Con la publicación de su encíclica “Laudato Si”, el Papa Francisco ha sumado su voz a la de quienes, alertándonos sobre los graves peligros del cambio climático, nos señalan como sus principales causantes y nos conminan a asumir la responsabilidad de producir un cambio que no admite postergación.
Justo cuando mal que bien parecemos habernos puesto de acuerdo como país en que el crecimiento económico debería ser nuestro norte, resulta que hay que ponerse a andar con cuidado y hasta el Sumo Pontífice sale a advertirnos de que al mundo le hace un irreversible daño tanto desenfrenado crecimiento y consumo.
Esto, cuando menos, tendría que incomodarnos. Somos un país de una fuerte tradición católica, pero hasta hace poco hemos venido siendo también la vedette del crecimiento económico en la región. Vamos a misa los domingos, nos damos golpes en el pecho y nos persignamos al entrar a la cancha, pero hemos probado ya las mieles del consumo y nadie, que se sepa, se anda quejando de haberse empalagado.
Sin embargo, no parecemos agobiados. Y entre la Copa América, la crisis de los griegos, las ya frecuentes muertes a balazos y la Cumbre de la Alianza del Pacífico hemos sabido proseguir con el arte de no darnos por enterados.
¿Cómo explicar semejante desplante al Obispo de Roma? ¿Por qué, siendo tan grave la amenaza que se cierne sobre nuestra existencia en el planeta, no hemos visto las calles tomadas por una urgente marcha por la vida?
Creo que al menos parte de la explicación tiene que ver con que, al pedirnos abandonar o cuando menos moderar un estilo de vida en el que la producción, el consumo y la búsqueda de ganancias no reconocen límites, el Papa se estrella con la que hoy por hoy es nuestra más inexpugnable resistencia. Nos importa la vida, por supuesto, pero no tanto como nuestro estilo de vida.

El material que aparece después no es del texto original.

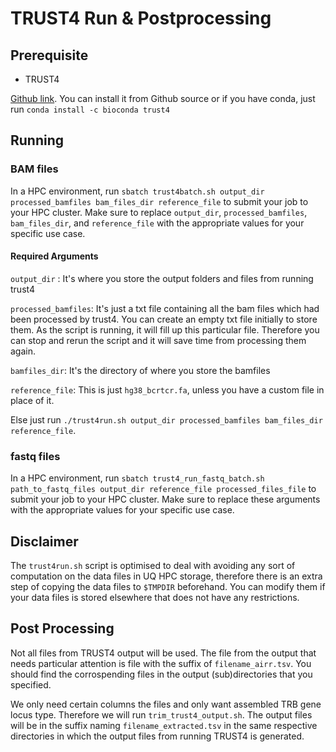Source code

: # TRUST4 Run & Postprocessing

## Prerequisite

- TRUST4

[Github link](https://github.com/liulab-dfci/TRUST4). You can install it from Github source or if you have conda, just run `conda install -c bioconda trust4`

## Running

### BAM files
In a HPC environment, run `sbatch trust4batch.sh output_dir processed_bamfiles bam_files_dir reference_file` to submit your job to your HPC cluster. Make sure to replace `output_dir`, `processed_bamfiles`, `bam_files_dir`, and `reference_file` with the appropriate values for your specific use case.

#### Required Arguments

`output_dir` : It's where you store the output folders and files from running trust4

`processed_bamfiles`: It's just a txt file containing all the bam files which had been processed by trust4. You can create an empty txt file initially to store them. As the script is running, it will fill up this particular file. Therefore you can stop and rerun the script and it will save time from processing them again.

`bamfiles_dir`: It's the directory of where you store the bamfiles

`reference_file`: This is just `hg38_bcrtcr.fa`, unless you have a custom file in place of it.

Else just run `./trust4run.sh output_dir processed_bamfiles bam_files_dir reference_file`.

### fastq files

In a HPC environment, run `sbatch trust4_run_fastq_batch.sh path_to_fastq_files output_dir reference_file processed_files_file` to submit your job to your HPC cluster. Make sure to replace these arguments with the appropriate values for your specific use case.

## Disclaimer

The `trust4run.sh` script is optimised to deal with avoiding any sort of computation on the data files in UQ HPC storage, therefore there is an extra step of copying the data files to `$TMPDIR` beforehand. You can modify them
if your data files is stored elsewhere that does not have any restrictions.

## Post Processing

Not all files from TRUST4 output will be used. The file from the output that needs particular attention is file with the suffix of `filename_airr.tsv`. You should find the corrospending files in the output (sub)directories that you specified.

We only need certain columns the files and only want assembled TRB gene locus type. Therefore we will run `trim_trust4_output.sh`. The output files will be in the suffix naming `filename_extracted.tsv` in the same respective directories in which the output files from running TRUST4 is generated.
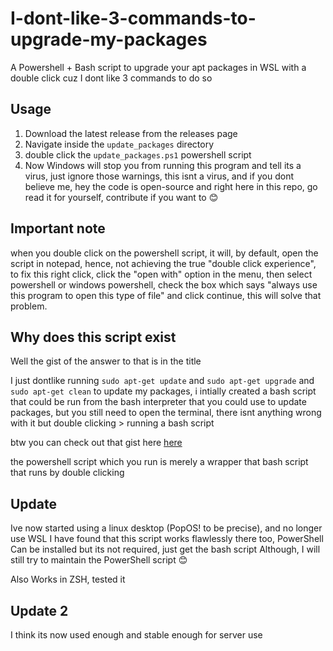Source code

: # I-dont-like-3-commands-to-upgrade-my-packages
A Powershell + Bash script to upgrade your apt packages in WSL with a double click cuz I dont like 3 commands to do so

## Usage

1. Download the latest release from the releases page
2. Navigate inside the `update_packages` directory
3. double click the `update_packages.ps1` powershell script
4. Now Windows will stop you from running this program and tell its a virus, just ignore those warnings, this isnt a virus, and if you dont believe me, hey the code is open-source and right here in this repo, go read it for yourself, contribute if you want to 😊

## Important note
when you double click on the powershell script, it will, by default, open the script in notepad, hence, not achieving the true "double click experience", to fix this right click, click the "open with" option in the menu, then select powershell or windows powershell, check the box which says "always use this program to open this type of file" and click continue, this will solve that problem.

## Why does this script exist 

Well the gist of the answer to that is in the title

I just dontlike running `sudo apt-get update` and `sudo apt-get upgrade` and `sudo apt-get clean` to update my packages, i intially created a bash script that could be run from the bash interpreter that you could use to update packages, but you still need to open the terminal, there isnt anything wrong with it but double clicking > running a bash script

btw you can check out that gist here [here](https://gist.github.com/akionsight/54a0945468a0ee2a7fe479c5350b8423)

the powershell script which you run is merely a wrapper that bash script that runs by double clicking

## Update
Ive now started using a linux desktop (PopOS! to be precise), and no longer use WSL
I have found that this script works flawlessly there too, PowerShell Can be installed but its not required, just get the bash script
Although, I will still try to maintain the PowerShell script 😊

Also Works in ZSH, tested it

## Update 2 
I think its now used enough and stable enough for server use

No se trata de algo trivial. El propio pontífice declara que hemos divinizado al mercado y lo hemos convertido en regla absoluta. No se trata solo de los países ni de las grandes corporaciones. Se trata también de nosotros. ¿Seremos capaces de renunciar a las comodidades materiales a las que nos hemos habituado, si no por salvar nuestras almas, por lo menos por salvar el planeta?
“Nadie puede servir a dos señores”, dicen los Evangelios, “porque se aborrecerá a uno y se amará al otro, o bien se entregará a uno y despreciará al otro. No se puede servir a Dios y al Dinero”.
“Alabado seas”, titula Francisco la carta que nos ha enviado. No es solo una invitación a proteger el medio ambiente. Es sobre todo una pregunta. ¿A qué Dios alabaremos? ¿Al de la creación o al del consumo?